On your computer, you go to the associated website and it will ask you for a passcode. This is displayed on the main page of the Android app as seven-character code. Alternatively, you can scan the QR code that is displayed on the website using the camera on your Android phone or tablet. I found entering the passcode to be faster, but that’s up to you.

On your Android device, you’ll find another tab called “Tools” that lists a series of tools available within the app. These include checking on your network, managing your files, and monitoring your data usage. You probably won’t use these all that much, but they’re not the main part of AirDroid anyhow. The main part happens on your PC.

A Web-Based Interface

After you’ve linked your Android device with the web browser on your PC, you are treated to quite the visually appealing web interface.

It looks almost like an Android home screen in many ways. Along the left side are a series of apps where you can interact with your Android device wirelessly. At the top is a search bar along with some quick icons and along the right are some widget-like interfaces for seeing how much storage capacity you’re using, what version of Android you’re running, and so on. There’s also a clipboard to keep notes if you’d like.
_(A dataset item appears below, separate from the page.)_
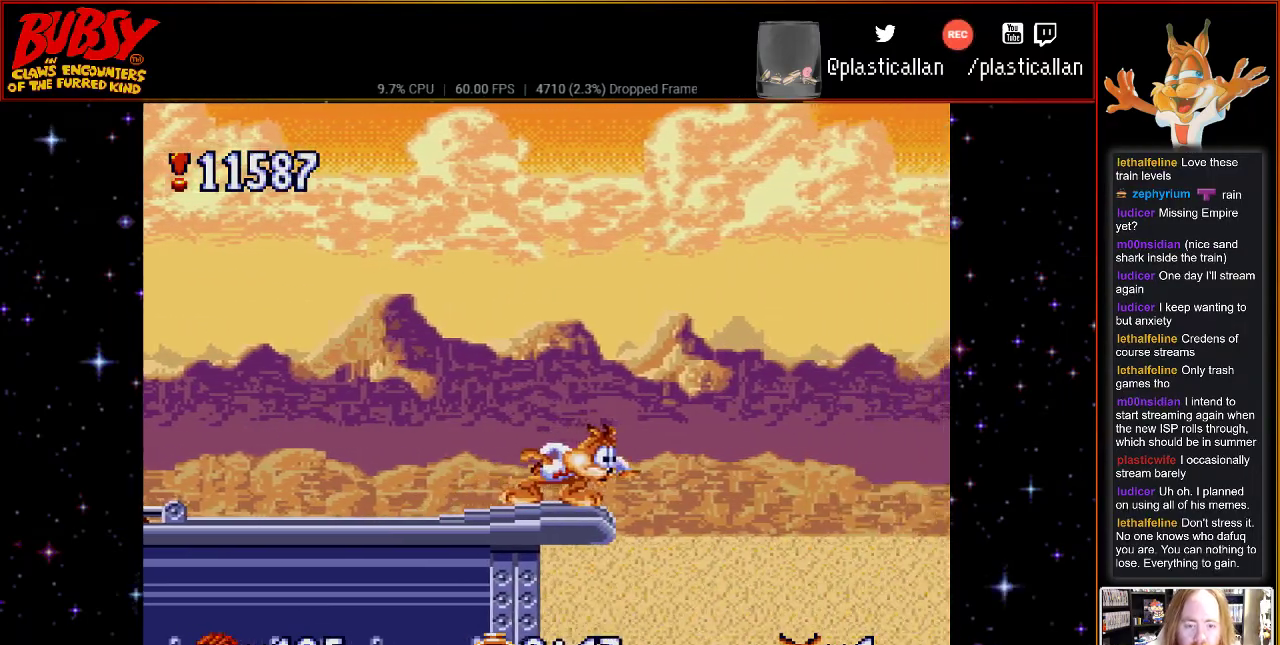
{"buttons": ["DPAD_DOWN"], "events": []}
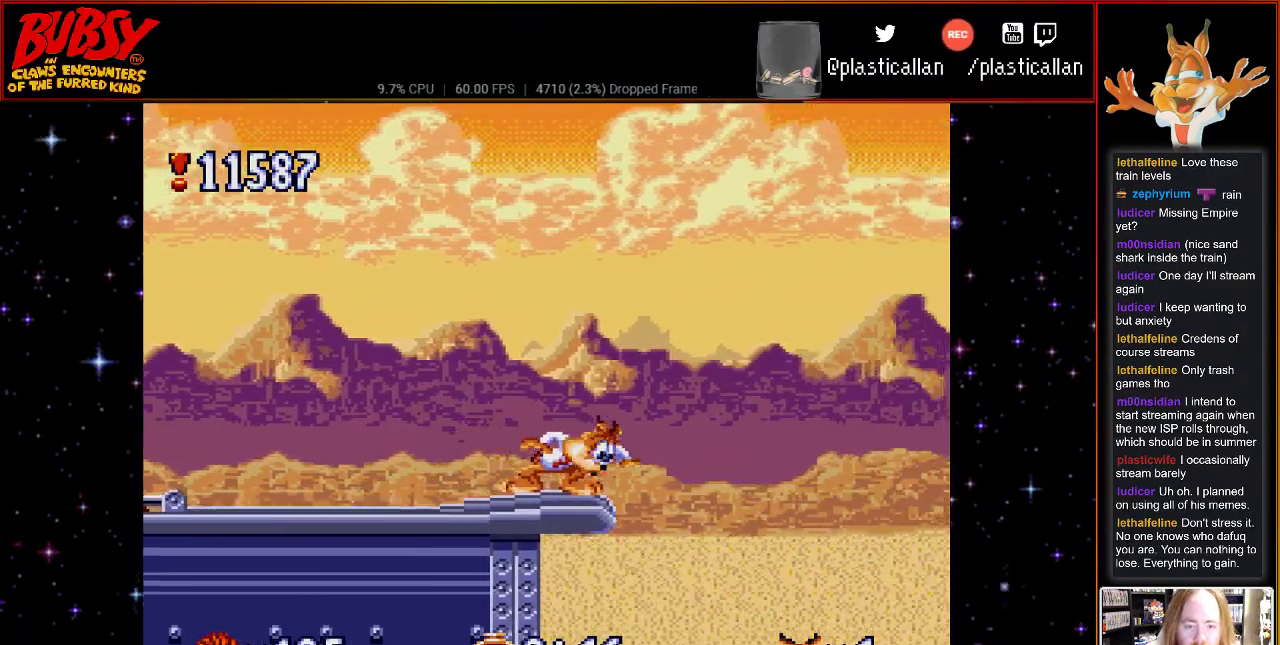
{"buttons": [], "events": [[400, "DPAD_DOWN", "up"]]}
This is all very clean, very easy to follow, and very easy on the eyes. If you understand how to navigate through the apps on your phone or tablet, you’ll understand how to use this web UI. As mentioned, each of those icons on the left is effectively a web app that works with your mobile device, but some of these are restricted to rooted devices. For example, you can’t take a screenshot of your Android phone or tablet (using the AirDroid web UI) unless it is rooted.
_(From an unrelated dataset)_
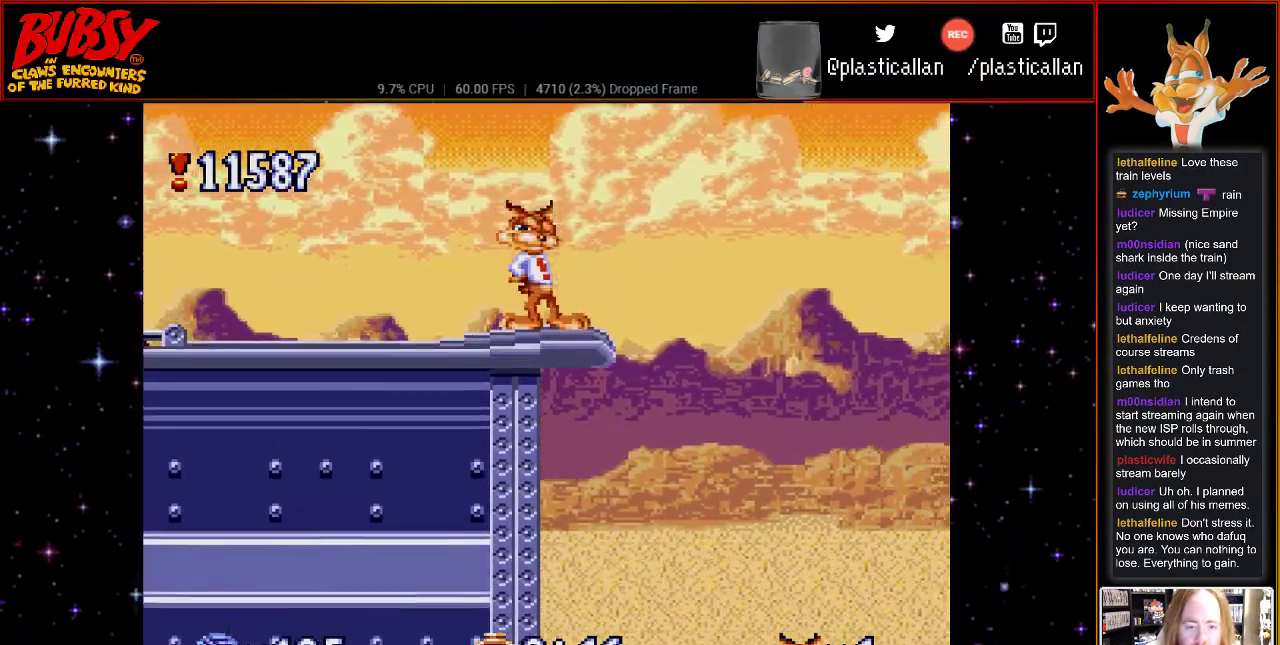
{"buttons": ["B", "DPAD_RIGHT"], "events": [[33, "DPAD_RIGHT", "down"], [367, "B", "down"]]}
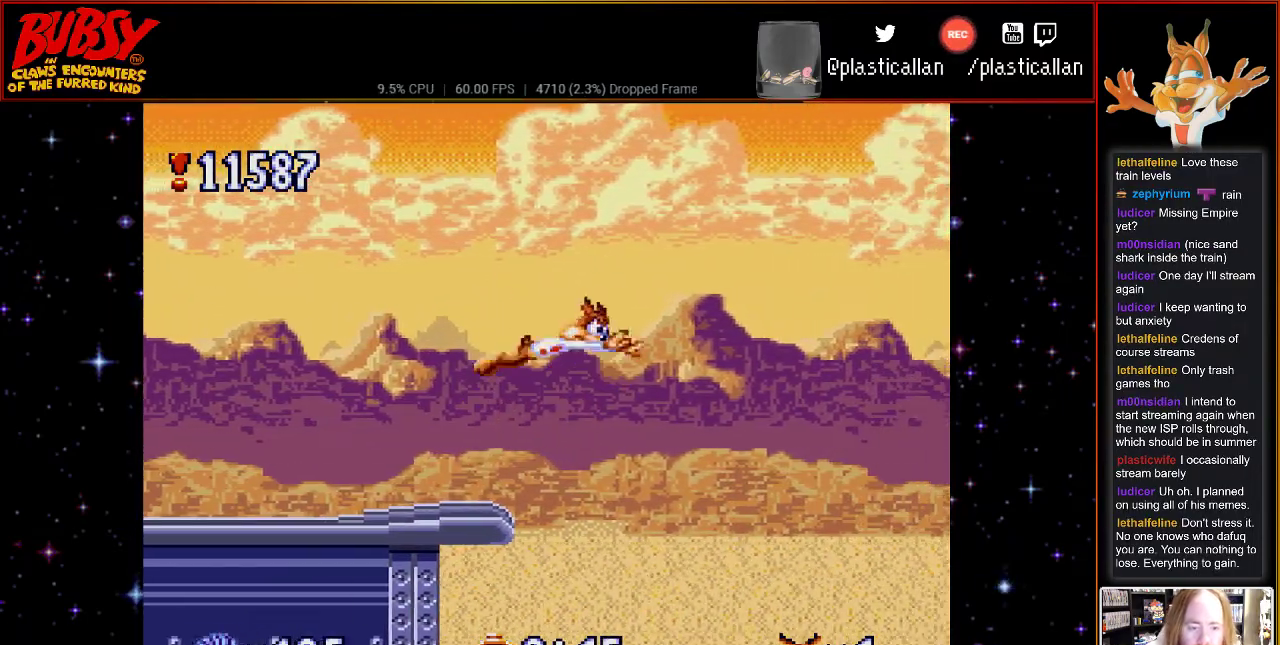
{"buttons": ["B", "DPAD_RIGHT"], "events": []}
A Full Suite of Functionality

For the most part, it really is like having full control of your Android smartphone or tablet right on your computer. There’s an icon at the top for sending a message, for example, including the ability to read past conversations. I don’t know about you, but typing out a message on a real keyboard is a heck of a lot faster than typing on a touchscreen. You can also sift through your call logs and contact lists, including a list of frequent contacts. The best part is that your friends and colleagues won’t even know that you’re texting them from a computer, because it’ll show up at their end as just regular old SMS.

What’s more, many of the “apps” within AirDroid are almost as robust as full-blown desktop counterparts. A simple example of this is the Photos app shown above. I can see each of the different folder groups that I would normally see under the “Gallery” app on my tablet, but I also get to simultaneously see the content of that folder as a series of thumbnails. I can multi-select to download or upload content too.

When I opened the “Music” app in AirDroid, I was expecting a similar file-manager-like configuration, but there’s more to it. You can actually stream your music directly from your Android device through this web-based interface. It’s not the most powerful media player in the world, but it is seamless and it works. The same is true with video content.

A Handy Way to Get Things Done

I have both my Android phone and my Android tablet set up to automatically upload all my camera photos to my Dropbox, but what about all the other files that I want to move back and forth? AirDroid provides a wireless file transfer protocol that’s simple yet powerful. The desktop SMS management is fantastic, giving an IM-like interface complete with a searchable list of contacts. I can even organize and play my different media files through the web interface, which is certainly easier to do on a computer than it is through even the best Android file manager app.

Considering that AirDroid is a free download from the Google Play Store, there really is no reason why you shouldn’t get this app. It won’t be all that useful when you’re on the go, but when you’re staying put at home or at the office for a little while, AirDroid makes it a lot easier to fully control, manage and manipulate your Android device from the comfort of a full computer and web browser.